» **Activity A**:
Answer these questions from the forum thread, one line each, marked (i), (ii), (iii):
(i) Which neutral country supplied most of its iron ore to Germany?
(ii) In 1941, what kind of rifles was the US Army exercising with?
(iii) Which company was Poland in discussion with about buying the Buffalo?

» **Reading text**:
So... the British built US industry, too... that is news.


----------



## buffnut453 (Jun 23, 2011)

Shortround,

This is going way, waaayy off topic but I strongly recommend the book "Seduced by Hitler: the Choices of a Nation and the Ethics of Survival" by Adam LeBor and Roger Boyes. It's a fascinating study of the decisions individuals made that enabled Hitler and his cronies to succeed. One very interesting example given is Sweden which, although neutral, provided most of its iron ore to Germany, begging the question about the meaning of neutrality particularly when you are supplying a war machine as abhorrent as that led by Nazi ideology.

Cheers,
B-N


----------



## Tante Ju (Jun 23, 2011)

Money does not stink - said a roman emperor..


----------



## buffnut453 (Jun 23, 2011)

Tante Ju said:


> So... the British built US industry, too... that is news.



US industry capitalised on European rearmament. In 1941, the US Army was exercising with wooden dummy rifles and trucks driving round with the word "Tank" painted on the sides. The US military in 1940-41 was a mere shell with little substance to it, largely driven by economic limitations in the aftermath of the Great Depression. The US defence industry was similarly constrained - an order for 100 fighter aircraft for the USN was something to be fought over. European rearmament enabled US industry to expand in 1939-1940 and move away from small-scale manufacturing towards full-bore production lines.


----------



## Tante Ju (Jun 23, 2011)

This explains. I think French placed big order, too? Best order for US probably.. customer did not show up after paying$


----------



## michaelmaltby (Jun 23, 2011)

".... This is going way, waaayy off topic ".

Not so much.  Germany began rearming after 1933 - and the LW was the largest recipient. If they were the best Air Force in 1939 it had something to do with rearmament. 

MM


----------



## buffnut453 (Jun 23, 2011)

Tante Ju said:


> This explains. I think French placed big order, too? Best order for US probably.. customer did not show up after paying$


 
France and Belgium and Greece all placed substantial aircraft orders, and there were investigations from many other countries (eg Poland was in discussion with Brewster about buying the Buffalo). The Finns, too, received a few aircraft - Brewsters and P-36s.


----------



## vikingBerserker (Jun 23, 2011)

...and China


----------



## parsifal (Jun 23, 2011)

Obvious that we cannot agree on the impact of LL or whether even britain would collapse without it. So we will have to agree to disagree on the strategic principal, but perhaps w can have a look at the detail of the original context. This whole thing started as a comment on the extent of support being provided from LL to the early offensives by Britain, starting roughly in April 1941.

» **Activity B**:
Rewrite the rows from their first line through the line containing "9: (99, 60)", substituting "upper-left" for "top-left" and keeping everything else the same. Leave the picture lines out.

» **Records for the exercise**:
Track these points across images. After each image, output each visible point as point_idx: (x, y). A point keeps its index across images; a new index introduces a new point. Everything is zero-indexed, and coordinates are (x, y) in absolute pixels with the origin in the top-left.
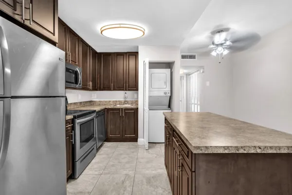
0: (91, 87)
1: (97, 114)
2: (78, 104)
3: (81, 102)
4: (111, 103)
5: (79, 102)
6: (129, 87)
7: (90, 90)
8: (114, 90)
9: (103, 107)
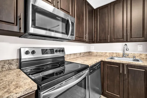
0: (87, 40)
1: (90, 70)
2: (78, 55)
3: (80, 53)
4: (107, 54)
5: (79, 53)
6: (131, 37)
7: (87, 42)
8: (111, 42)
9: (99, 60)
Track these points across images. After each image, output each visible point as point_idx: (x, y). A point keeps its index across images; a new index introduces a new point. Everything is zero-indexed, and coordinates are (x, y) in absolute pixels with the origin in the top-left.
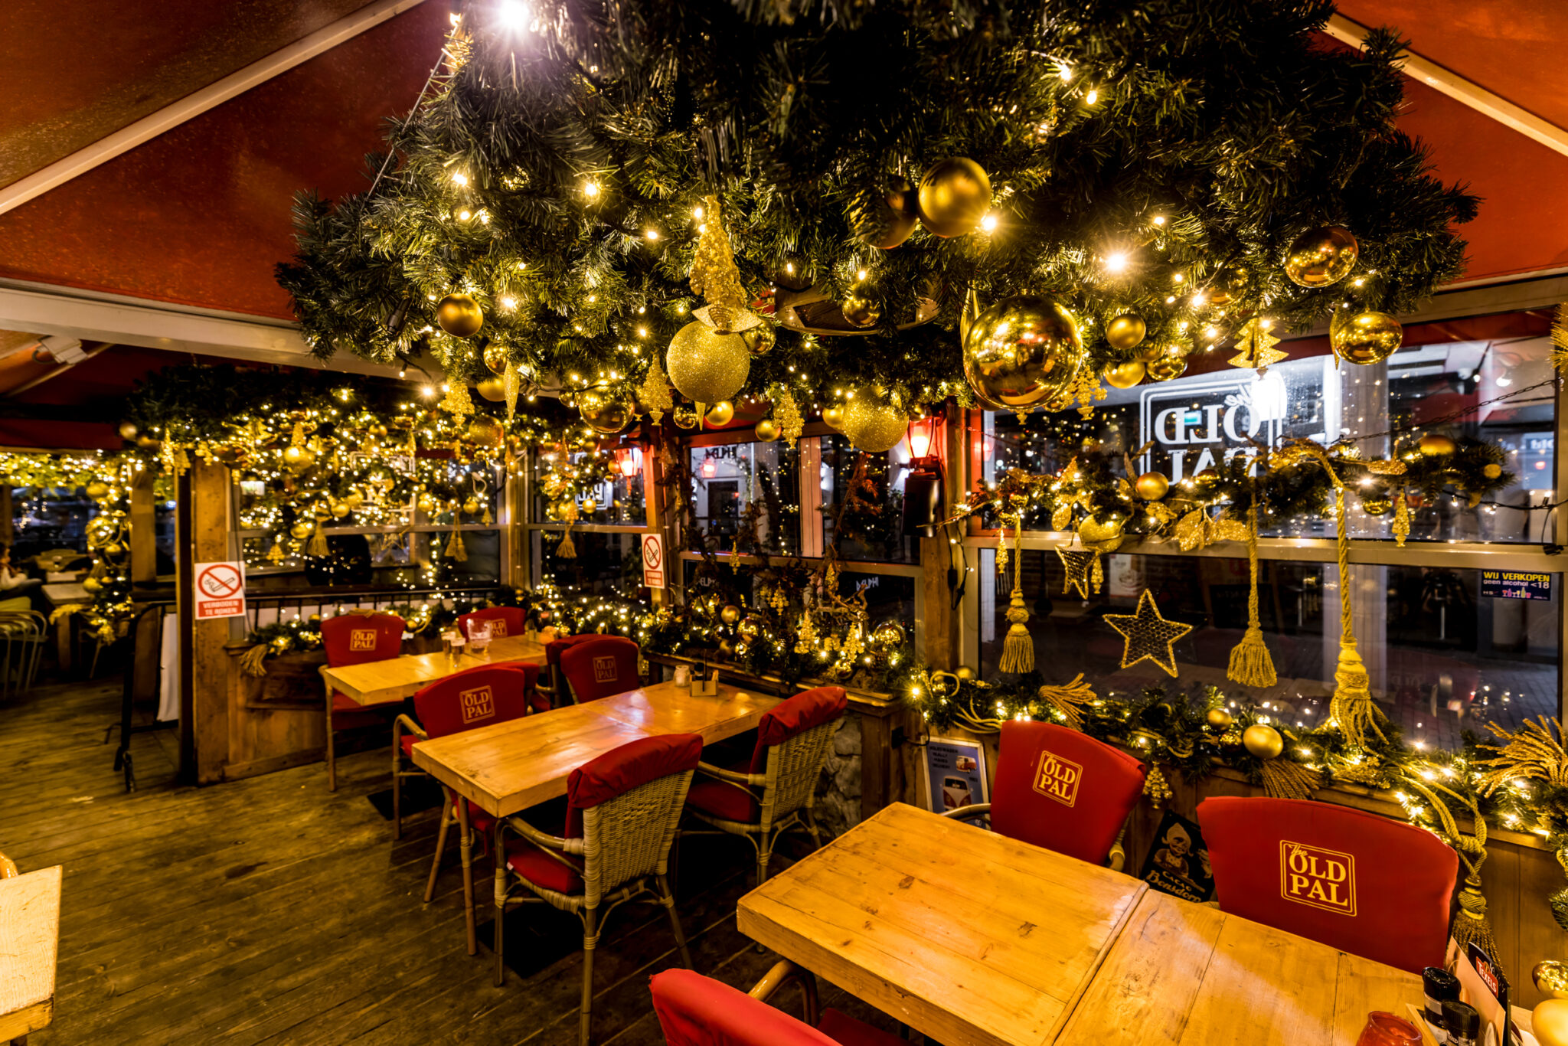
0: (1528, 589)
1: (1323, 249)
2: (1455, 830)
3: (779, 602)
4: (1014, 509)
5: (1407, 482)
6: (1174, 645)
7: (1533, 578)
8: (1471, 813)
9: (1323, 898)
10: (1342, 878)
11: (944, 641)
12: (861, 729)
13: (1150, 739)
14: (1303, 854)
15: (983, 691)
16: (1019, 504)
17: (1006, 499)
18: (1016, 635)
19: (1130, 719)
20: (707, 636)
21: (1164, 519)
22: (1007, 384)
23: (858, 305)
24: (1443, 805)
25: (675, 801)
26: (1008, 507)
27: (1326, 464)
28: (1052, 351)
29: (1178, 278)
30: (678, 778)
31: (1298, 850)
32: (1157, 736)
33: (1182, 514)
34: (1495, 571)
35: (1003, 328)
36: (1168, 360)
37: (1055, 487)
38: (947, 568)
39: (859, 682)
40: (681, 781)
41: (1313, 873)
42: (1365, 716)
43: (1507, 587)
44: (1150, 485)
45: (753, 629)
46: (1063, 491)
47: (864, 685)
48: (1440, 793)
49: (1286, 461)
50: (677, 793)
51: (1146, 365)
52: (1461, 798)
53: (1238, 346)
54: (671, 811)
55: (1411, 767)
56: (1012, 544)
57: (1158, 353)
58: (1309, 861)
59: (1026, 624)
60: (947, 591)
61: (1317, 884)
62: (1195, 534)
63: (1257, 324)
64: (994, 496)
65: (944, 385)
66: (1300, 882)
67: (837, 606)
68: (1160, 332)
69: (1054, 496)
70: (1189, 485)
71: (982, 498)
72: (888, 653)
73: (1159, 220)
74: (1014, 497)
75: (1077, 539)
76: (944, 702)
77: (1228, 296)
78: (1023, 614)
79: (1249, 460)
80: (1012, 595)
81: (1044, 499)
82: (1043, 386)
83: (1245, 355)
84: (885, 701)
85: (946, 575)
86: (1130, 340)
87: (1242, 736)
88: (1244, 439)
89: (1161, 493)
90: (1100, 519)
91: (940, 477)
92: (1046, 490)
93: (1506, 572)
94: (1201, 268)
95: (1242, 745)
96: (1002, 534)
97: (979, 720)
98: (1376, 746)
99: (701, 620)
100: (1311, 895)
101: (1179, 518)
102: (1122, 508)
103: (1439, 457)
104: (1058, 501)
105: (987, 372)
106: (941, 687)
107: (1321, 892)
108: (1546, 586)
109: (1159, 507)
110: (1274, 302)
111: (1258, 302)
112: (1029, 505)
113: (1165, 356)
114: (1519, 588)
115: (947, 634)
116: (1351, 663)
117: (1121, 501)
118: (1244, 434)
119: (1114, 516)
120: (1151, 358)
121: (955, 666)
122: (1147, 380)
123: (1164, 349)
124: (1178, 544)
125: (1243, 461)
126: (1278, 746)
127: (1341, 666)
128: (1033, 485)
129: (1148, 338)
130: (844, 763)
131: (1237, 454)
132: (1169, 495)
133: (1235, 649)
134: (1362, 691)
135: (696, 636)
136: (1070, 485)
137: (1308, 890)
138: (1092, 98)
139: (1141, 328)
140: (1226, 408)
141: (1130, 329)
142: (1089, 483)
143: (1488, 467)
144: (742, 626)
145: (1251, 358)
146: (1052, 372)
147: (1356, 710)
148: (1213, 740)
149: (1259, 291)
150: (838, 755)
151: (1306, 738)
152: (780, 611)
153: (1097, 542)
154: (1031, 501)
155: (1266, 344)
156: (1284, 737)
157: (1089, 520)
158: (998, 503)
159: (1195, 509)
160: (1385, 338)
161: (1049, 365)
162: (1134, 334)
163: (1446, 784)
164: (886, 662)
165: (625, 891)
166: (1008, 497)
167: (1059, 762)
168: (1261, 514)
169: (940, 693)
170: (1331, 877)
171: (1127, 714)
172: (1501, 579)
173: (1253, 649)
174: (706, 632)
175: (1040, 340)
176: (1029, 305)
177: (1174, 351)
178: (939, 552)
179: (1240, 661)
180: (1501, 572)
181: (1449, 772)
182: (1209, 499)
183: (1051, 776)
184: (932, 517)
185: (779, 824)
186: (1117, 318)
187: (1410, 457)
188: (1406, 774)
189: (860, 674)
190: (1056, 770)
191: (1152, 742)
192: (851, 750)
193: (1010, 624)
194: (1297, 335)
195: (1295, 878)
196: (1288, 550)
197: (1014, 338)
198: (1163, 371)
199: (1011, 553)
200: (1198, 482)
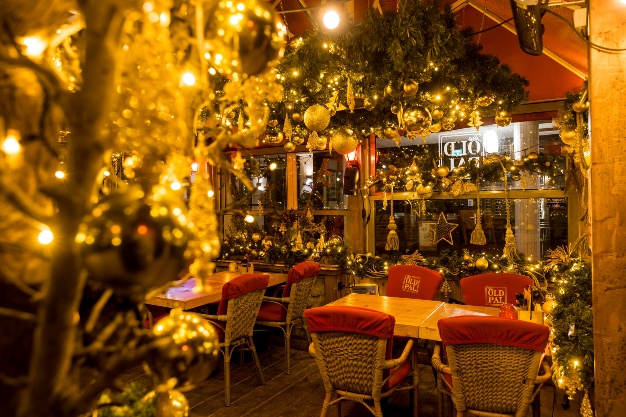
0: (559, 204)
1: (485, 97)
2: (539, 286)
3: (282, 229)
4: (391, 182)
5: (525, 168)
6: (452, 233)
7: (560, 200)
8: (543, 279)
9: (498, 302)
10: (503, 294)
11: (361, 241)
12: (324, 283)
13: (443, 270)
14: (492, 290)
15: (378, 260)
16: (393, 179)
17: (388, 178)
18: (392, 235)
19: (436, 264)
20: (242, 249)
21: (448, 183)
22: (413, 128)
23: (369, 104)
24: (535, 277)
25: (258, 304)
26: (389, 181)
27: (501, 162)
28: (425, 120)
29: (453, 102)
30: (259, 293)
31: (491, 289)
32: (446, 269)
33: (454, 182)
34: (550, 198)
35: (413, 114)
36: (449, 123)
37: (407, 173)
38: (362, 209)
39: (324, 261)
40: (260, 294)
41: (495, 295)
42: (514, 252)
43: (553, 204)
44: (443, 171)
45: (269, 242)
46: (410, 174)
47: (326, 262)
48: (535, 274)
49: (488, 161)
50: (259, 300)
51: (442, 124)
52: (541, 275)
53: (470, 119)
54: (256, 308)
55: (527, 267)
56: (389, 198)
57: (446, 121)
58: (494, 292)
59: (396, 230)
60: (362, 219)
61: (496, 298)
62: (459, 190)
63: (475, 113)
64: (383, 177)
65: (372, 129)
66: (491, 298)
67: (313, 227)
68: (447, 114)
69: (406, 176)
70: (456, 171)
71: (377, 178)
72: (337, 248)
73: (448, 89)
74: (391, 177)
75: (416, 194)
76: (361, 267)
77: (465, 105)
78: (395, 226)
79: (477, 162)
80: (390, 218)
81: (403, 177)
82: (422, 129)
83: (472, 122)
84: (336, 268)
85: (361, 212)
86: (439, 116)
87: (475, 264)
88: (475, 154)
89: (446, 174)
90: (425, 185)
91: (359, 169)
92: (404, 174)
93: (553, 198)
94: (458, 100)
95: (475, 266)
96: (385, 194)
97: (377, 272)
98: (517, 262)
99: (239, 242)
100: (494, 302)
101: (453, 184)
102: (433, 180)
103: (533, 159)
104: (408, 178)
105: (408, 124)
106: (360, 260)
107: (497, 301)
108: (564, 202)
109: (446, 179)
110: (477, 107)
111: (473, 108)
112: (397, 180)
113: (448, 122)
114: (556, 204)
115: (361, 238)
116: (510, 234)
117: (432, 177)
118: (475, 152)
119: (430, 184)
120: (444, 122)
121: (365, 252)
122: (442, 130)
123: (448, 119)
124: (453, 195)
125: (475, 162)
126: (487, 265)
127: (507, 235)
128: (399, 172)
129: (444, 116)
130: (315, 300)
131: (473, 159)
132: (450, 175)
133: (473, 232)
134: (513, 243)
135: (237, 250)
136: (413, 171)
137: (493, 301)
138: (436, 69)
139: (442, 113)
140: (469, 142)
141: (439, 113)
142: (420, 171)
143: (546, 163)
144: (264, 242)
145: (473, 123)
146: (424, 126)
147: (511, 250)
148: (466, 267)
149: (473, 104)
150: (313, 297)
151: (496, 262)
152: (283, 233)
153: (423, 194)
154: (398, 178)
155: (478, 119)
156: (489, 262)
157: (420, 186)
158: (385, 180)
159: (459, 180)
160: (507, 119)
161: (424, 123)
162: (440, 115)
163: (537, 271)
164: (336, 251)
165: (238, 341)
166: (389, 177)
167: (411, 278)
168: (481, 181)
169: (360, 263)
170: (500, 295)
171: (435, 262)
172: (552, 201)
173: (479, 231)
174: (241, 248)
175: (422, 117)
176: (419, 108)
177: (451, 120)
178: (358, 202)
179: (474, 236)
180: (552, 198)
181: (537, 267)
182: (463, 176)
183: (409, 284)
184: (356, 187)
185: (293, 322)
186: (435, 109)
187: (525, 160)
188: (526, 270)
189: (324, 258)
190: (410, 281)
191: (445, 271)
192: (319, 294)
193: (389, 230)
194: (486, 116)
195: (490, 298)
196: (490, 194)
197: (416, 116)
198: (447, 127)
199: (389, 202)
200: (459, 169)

» **Response A**:
(i) Sweden
(ii) Wooden dummy rifles
(iii) Brewster

» **Response B**:
Track these points across images. After each image, output each visible point as point_idx: (x, y). A point keeps its index across images; a new index introduces a new point. Everything is zero-indexed, and coordinates are (x, y) in absolute pixels with the origin in the upper-left.
0: (91, 87)
1: (97, 114)
2: (78, 104)
3: (81, 102)
4: (111, 103)
5: (79, 102)
6: (129, 87)
7: (90, 90)
8: (114, 90)
9: (103, 107)
0: (87, 40)
1: (90, 70)
2: (78, 55)
3: (80, 53)
4: (107, 54)
5: (79, 53)
6: (131, 37)
7: (87, 42)
8: (111, 42)
9: (99, 60)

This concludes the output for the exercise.